И это именно он в фейерверке рассказов, анекдотов и имен сказал мне следующее: в начале года, в Париже, получив уже в полпредстве советский паспорт, от разрыва сердца умер Замятин. Я переспросила. Мне очень не хотелось, чтобы это была правда. Мне до сих пор не хочется этого. А ведь я твердо рассчитывала, что с этим человеком – таким важным в моей жизни – у меня будет еще не одна встреча.
Странно все-таки – и нехорошо.
У Гржибовских я пробыла очень долго – почти до рассвета, много смеялась, танцевала, разговаривала. И все время слушала свое сердце как нечто большое, холодное и совсем потерянное. Ему было очень больно – очень.
А сегодня – Летний сад. Накрашенные губы и накрашенная душа, и солнечный Петербург, похожий на старинную раскрашенную гравюру.
Вечером: Анта. Чувствую себя разломанной и чужой.
25 сентября, суббота
На всех столах в моей комнате – цветы, и все они увядают. Как обожженные огнем, погибают очень темные – почти черные – розы. Морщатся хризантемы, и желтеет алый и розовый шпажник. Как много цветов умерли в моей комнате за эти годы! И как много цветов в ней расцвело и цветет по сей день!

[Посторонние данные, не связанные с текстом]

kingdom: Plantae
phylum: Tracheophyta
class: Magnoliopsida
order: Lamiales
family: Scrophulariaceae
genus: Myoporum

Осень. Вихри. Дожди. Солнце. Отец на Урале – на Богословском заводе. Это уже, по-моему, сибирские отроги.
О. К. Блумберг помещена в психиатрическую больницу им. Балинского: черная меланхолия – и, по-видимому, не мирного характера. За несколько дней до больницы звонила ко мне, говорила странные и непонятные вещи, просила помощи. Я не могла понять, чего она от меня хочет.
– Я ничего не могу объяснить. Мне казалось, что вы можете мне помочь, вот и все. Оказывается, нет…
Оказалось, нет. А может быть, я и могла бы ей помочь? Но чем: человеком или книгой? Не знаю, не знаю.